Category Archives: Data

Migrating MySQL from AWS RDS to EC2

Applications that use MySQL as their underlying RDBMS commonly evolve as follows:

  1. Application and MySQL server on same EC2 instance
  2. Application balanced between multiple EC2 instances and MySQL server moved to RDS instance
  3. MySQL server moved back to EC2 with DIY High Availability infrastructure
  4. MySQL server moved to Bare Metal with DIY High Availability infrastructure in Co-Lo data centre

As each of these migration steps arrives, the size of the dataset under MySQL management is larger, and the availability of the application more critical, making each step exponentially more complex.

In recent months, I have had to manage Step 3 in this live cycle (the migration back to EC2 from RDS). The following is an account of my experience.

The dataset involved was 4TB in size. That isn’t huge by today’s standards, but its large enough to involve multiple days of data transfer and to require something more than a mysqldump and import in your planning.

The dataset was also highly volatile, in that it was being augmented 24/7, and relied on stored procedures to aggregate data on a daily basis on which commercial SLAs were based. In other words, stopping updates to the dataset for anything more than a couple of hours was not an option.
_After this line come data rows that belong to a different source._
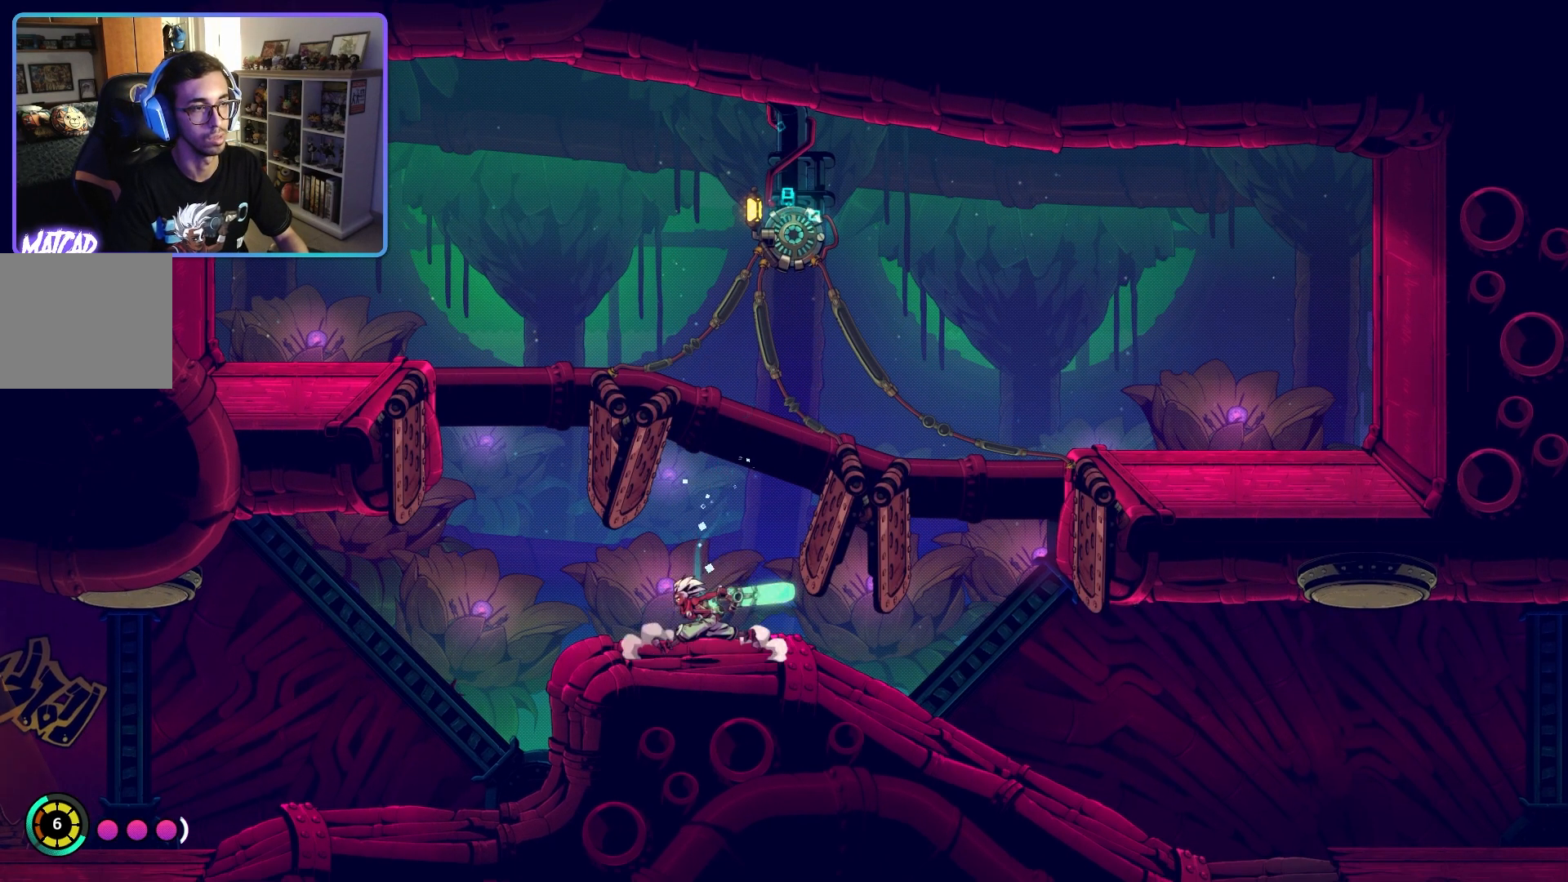
{"buttons": [], "left_stick": "right", "right_stick": "center", "events": [[367, "left_stick", "center"], [417, "left_stick", "right"]]}
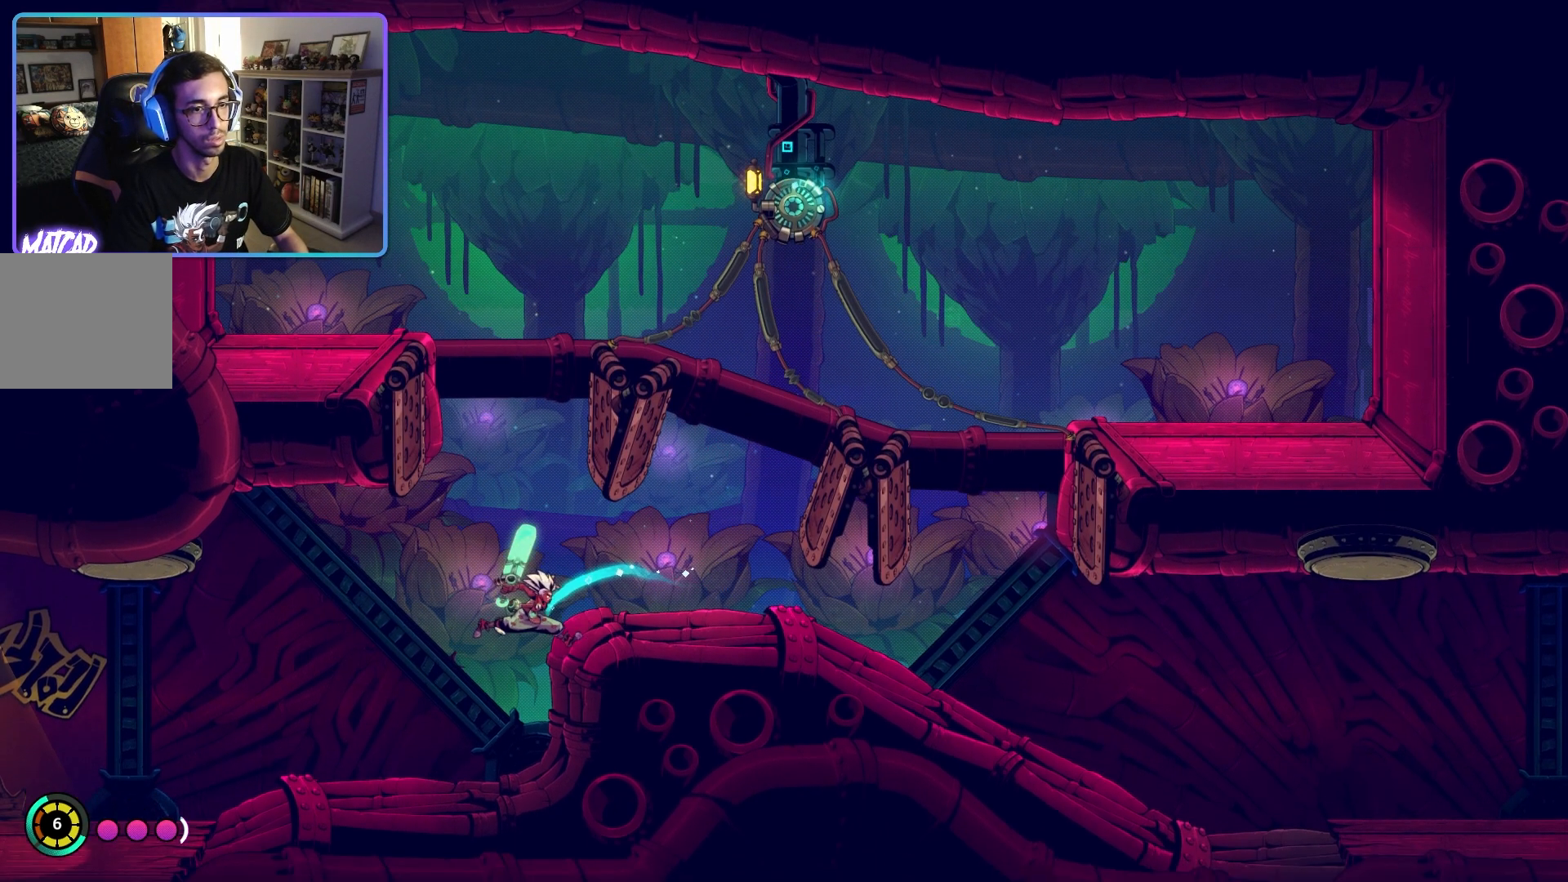
{"buttons": ["CROSS"], "left_stick": "right", "right_stick": "center", "events": [[317, "CROSS", "down"]]}
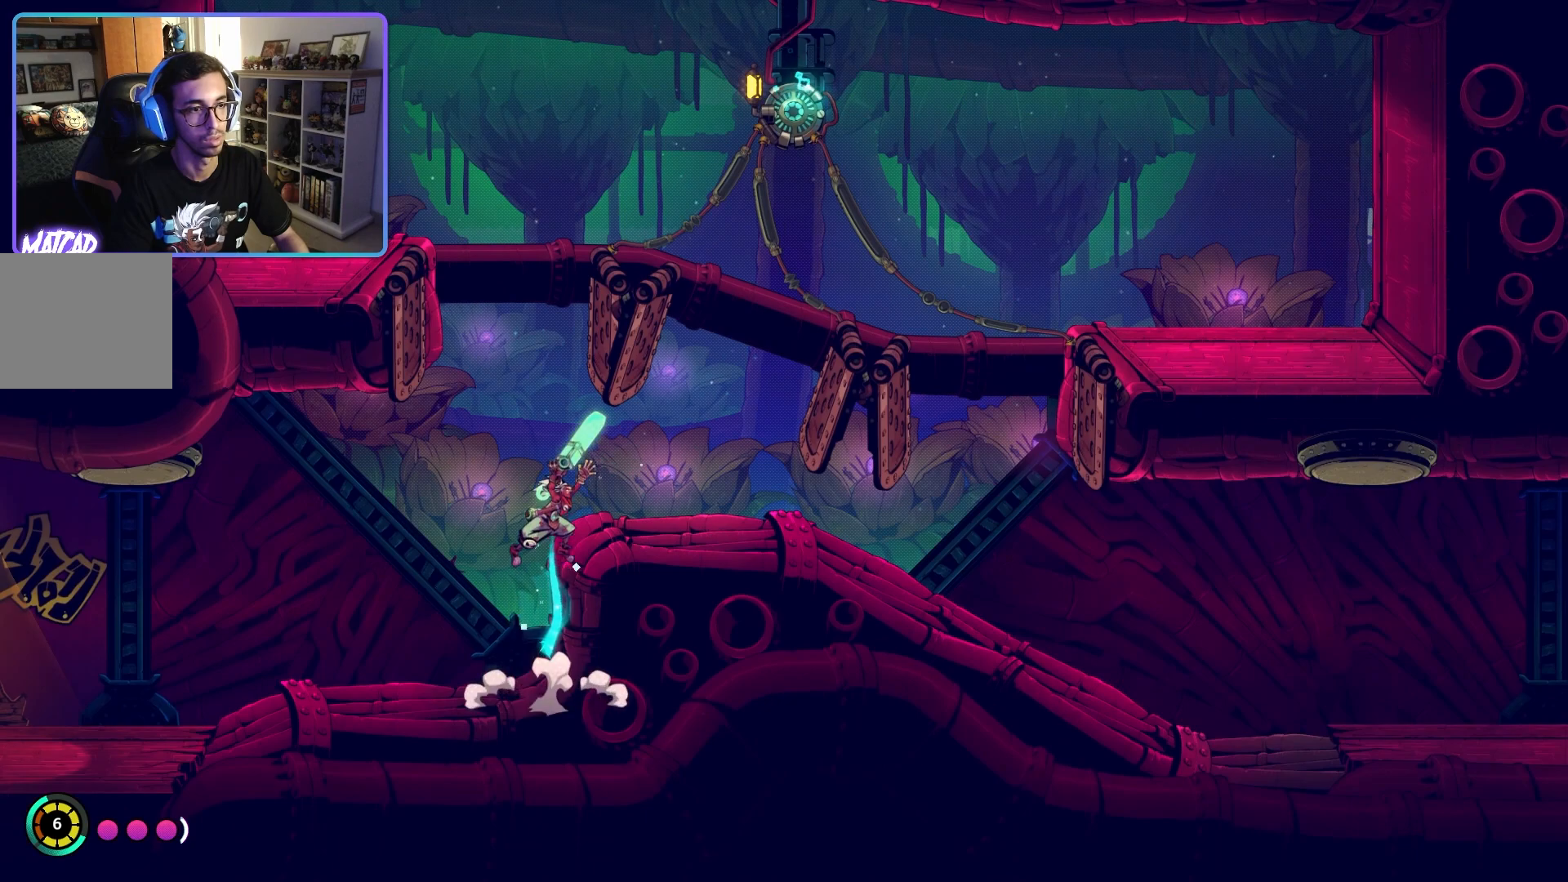
{"buttons": [], "left_stick": "right", "right_stick": "center", "events": [[367, "CROSS", "up"]]}
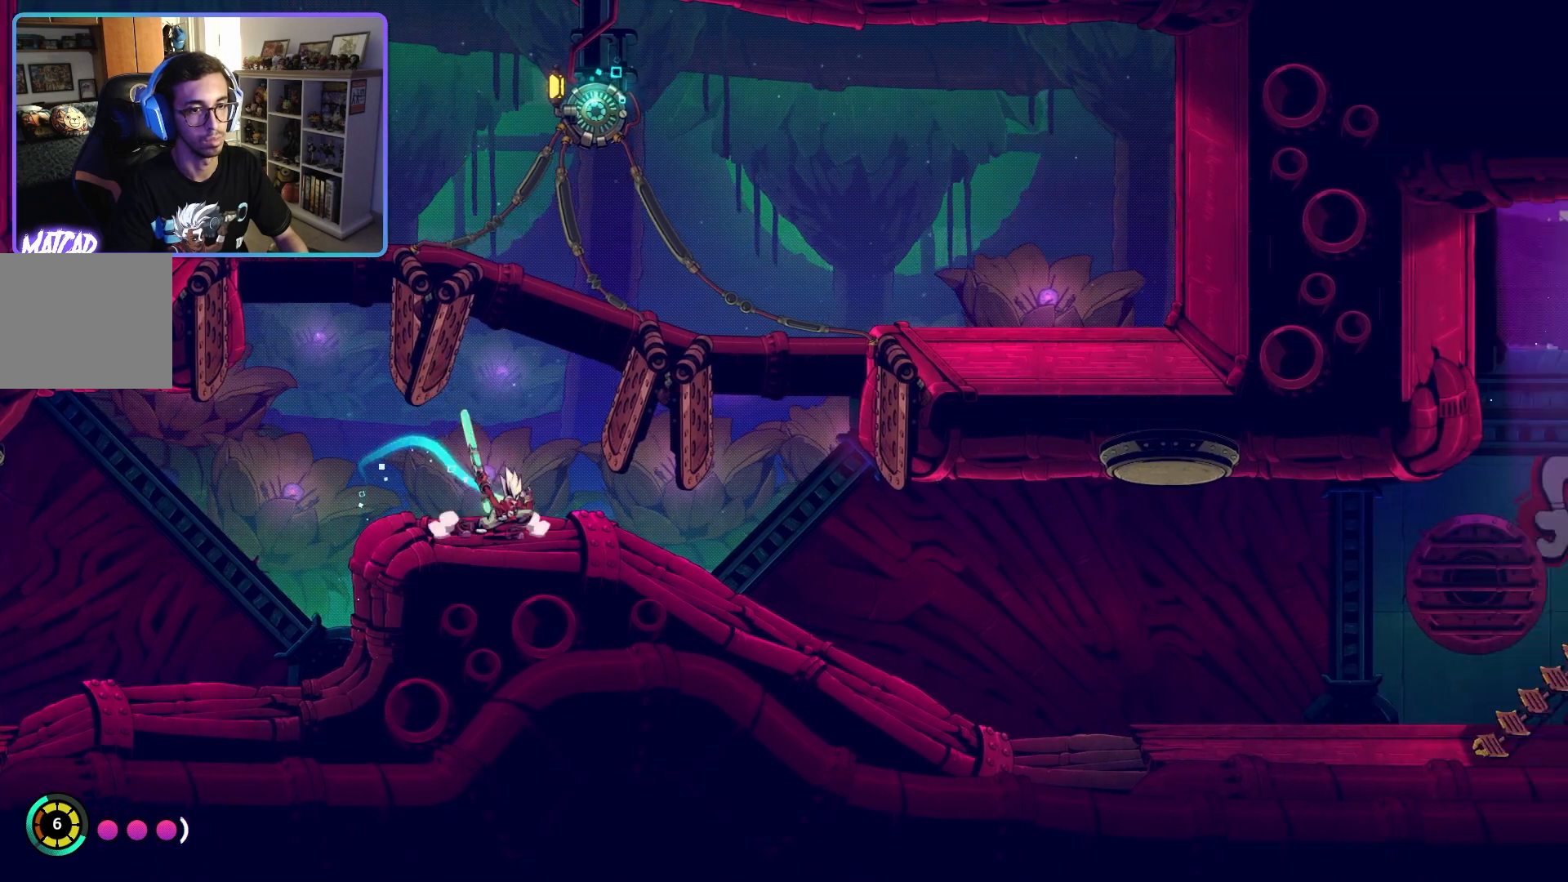
{"buttons": [], "left_stick": "right", "right_stick": "center", "events": []}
Time pressure was a further consideration. RDS has a hard limit of 6TB of disk space for an instance (and a 2TB file size limit), and our application was due to introduce new functionality that would increase the rate of data accumulation dramatically. We estimated that we had 2-3 months to complete the transition before the 6TB limit appeared on the horizon.

We did our research and decided on a strategy. We would create a Read Replica of our RDS master and allow it to come into sync. When it was in sync, we would promote it to a standard RDS instance and note the replication point in the Bin Log. We would then do a full mysqldump of the database and inject that directly into our EC2 master, which we estimated would take 96 hours. When this was complete, we would make the EC2 master a slave of the RDS master, and start replication from the point in the Bin Log we had previously noted. We estimated that the data gap would take 18-20 hours to fill, after which we would have a full and intact dataset in EC2.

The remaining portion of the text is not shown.